Some districts may avoid training or hiring online teachers by contracting with another entity for instruction. Yuma Union’s online school hires teachers through the Mesa Distance Learning Program run by Mesa Public Schools.

Online learning often supplemented with in-person experiences

Thursday, July 6, was graduation day for Primavera Online and Mys'Anyla Porter was thrilled to be walking across the Arizona Financial Theatre stage in person after spending most of her high school experience remote.

Her family had coordinated clothing for the big day. Everyone wore matching shirts announcing themselves as Porter's "grad squad." The back of each shirt said the family member's role: grandma, lil bro, mom.

"Online was way easier," said Porter, who graduated alongside several hundred peers. "It was always quick and easy to do my work, and I could even go ahead sometimes."

Next, she hopes to begin her studies to become a special education teacher. But, for now, "I'm going to go home and celebrate," she said.

The Porter family poses for a photo during an in-person graduation ceremony for the Primavera Online School at the Arizona Financial Theatre in Phoenix on July 6, 2023.
The Porter family poses for a photo during an in-person graduation ceremony for the Primavera Online School at the Arizona Financial Theatre in Phoenix on July 6, 2023.

While most of Porter's learning was online, her school wasn't alone in creating in-person ways to experience high school milestones.

Many online schools go out of their way to offer in-person experiences or services that approximate some of the community and support built into most brick-and-mortar school experiences.

At ASU Prep Digital, virtual students can attend annual regional meetups, participate in student clubs and attend an in-person prom.

Online students in Yuma Union can access counselors and social workers at the district's physical schools.

At Phoenix Union’s Phoenix Digital Academy, students have a newspaper club, an adventure club, and a meditation and mindfulness club.
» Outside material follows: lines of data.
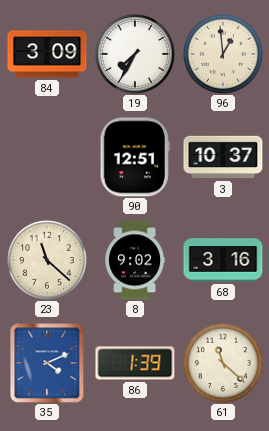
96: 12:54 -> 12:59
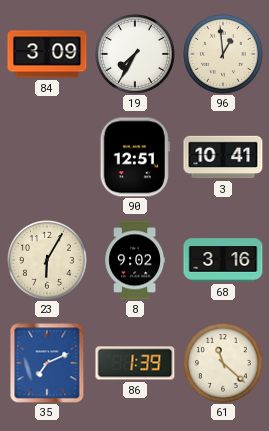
3: 10:37 -> 10:41
23: 11:22 -> 6:05
35: 4:11 -> 7:11
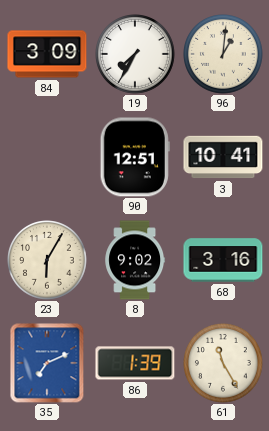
96: 12:59 -> 1:01
61: 11:22 -> 11:25
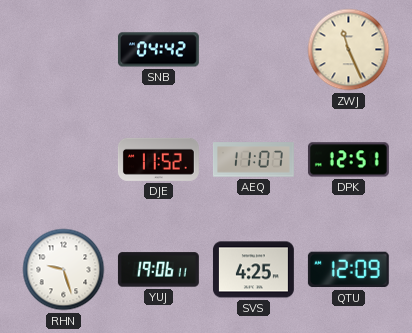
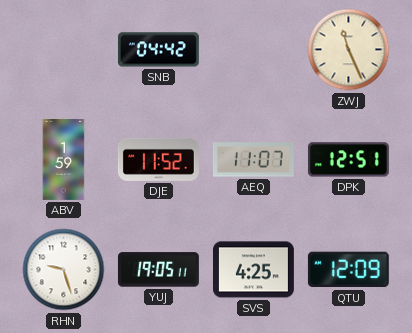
ABV: none -> 1:59
YUJ: 19:06 -> 19:05
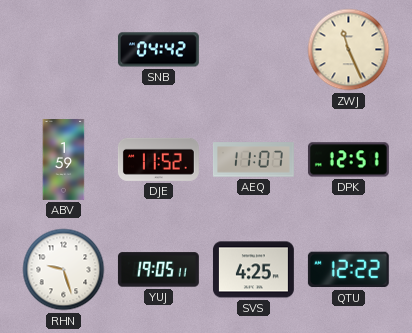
QTU: 12:09 -> 12:22
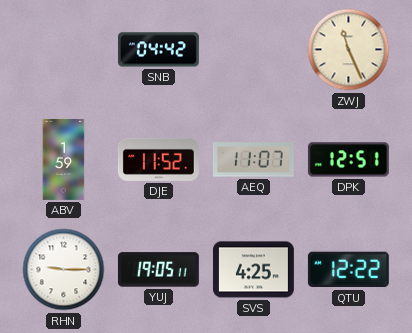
RHN: 9:27 -> 9:15
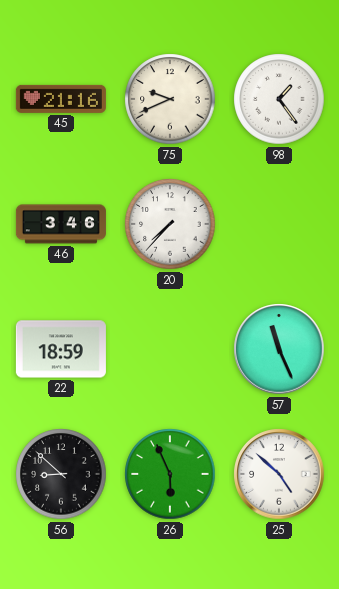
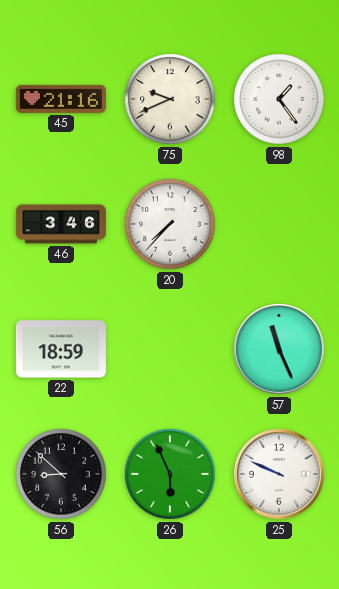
25: 4:52 -> 9:49
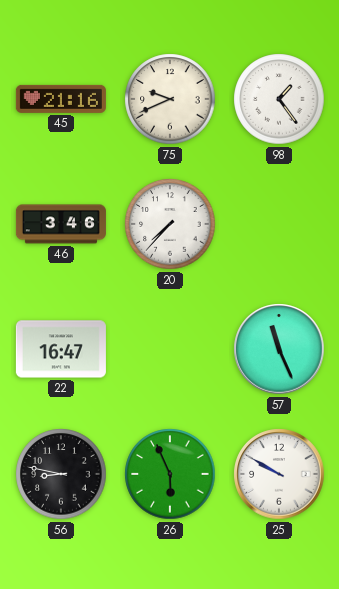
22: 18:59 -> 16:47
56: 8:52 -> 8:47
25: 9:49 -> 9:50
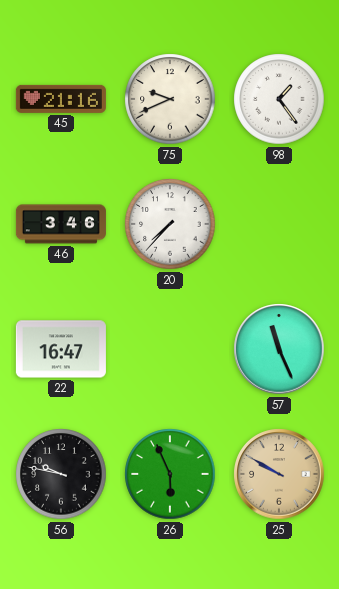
56: 8:47 -> 9:47
25 dial: white -> champagne
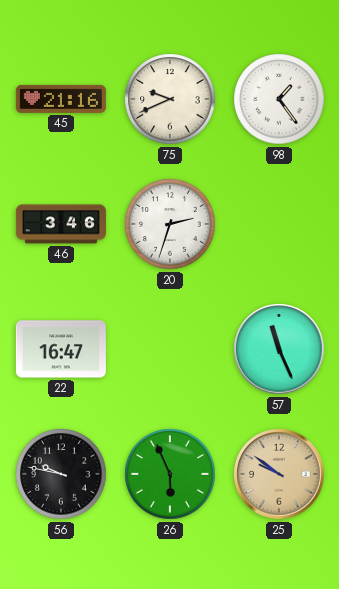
20: 7:37 -> 2:33
25: 9:50 -> 9:51
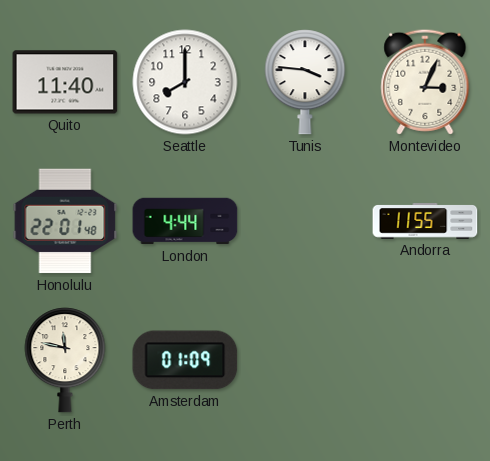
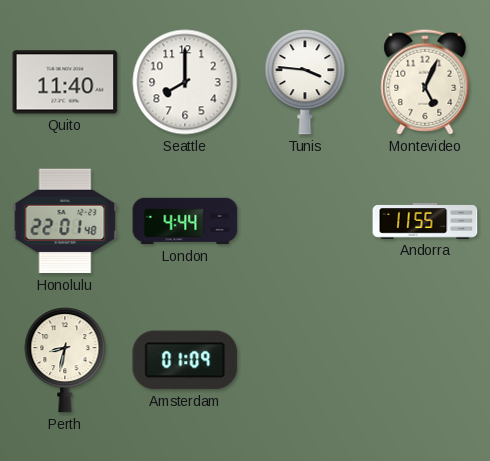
Montevideo: 3:04 -> 5:04
Perth: 11:47 -> 8:32
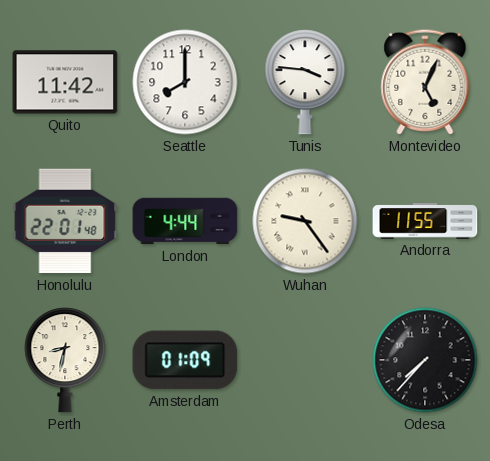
Quito: 11:40 -> 11:42
Wuhan: none -> 9:24
Odesa: none -> 7:37
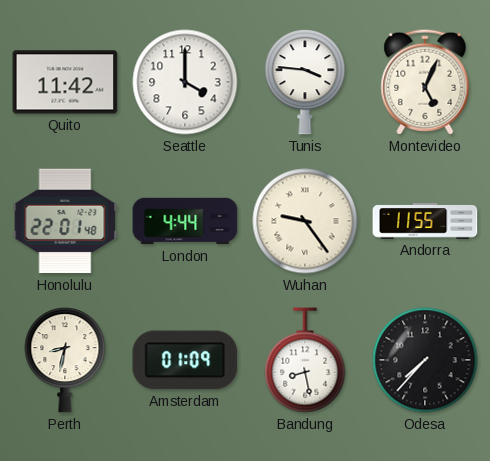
Seattle: 8:00 -> 4:00
Bandung: none -> 8:28
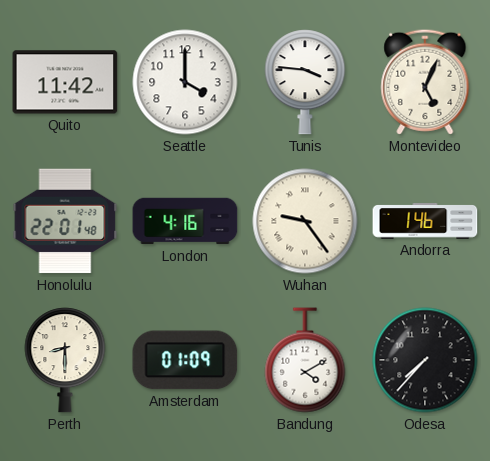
London: 4:44 -> 4:16
Andorra: 11:55 -> 1:46
Perth: 8:32 -> 8:30
Bandung: 8:28 -> 4:10
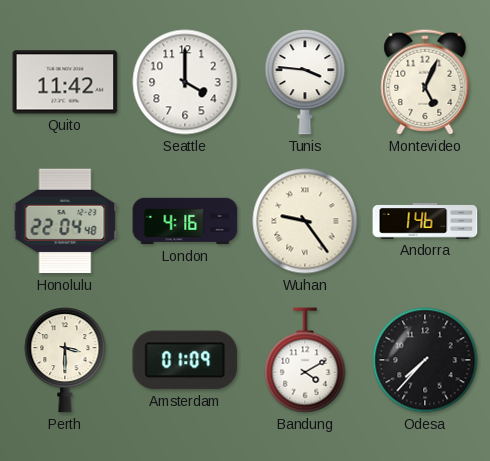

“Bringing students and staff together for in-person events is the key component in building a community and connection to school,” said Phoenix Union online student Kalilly Gomez in a presentation to the governing board.

Pioquinto and her children, who are in online school through Paradise Valley Unified, have been meeting with other families with students in online learning programs. Together they go to the park or the zoo, giving her children some much-needed social interaction, she said.

“Online school is a great option right now, especially how technology has evolved,” Pioquinto said.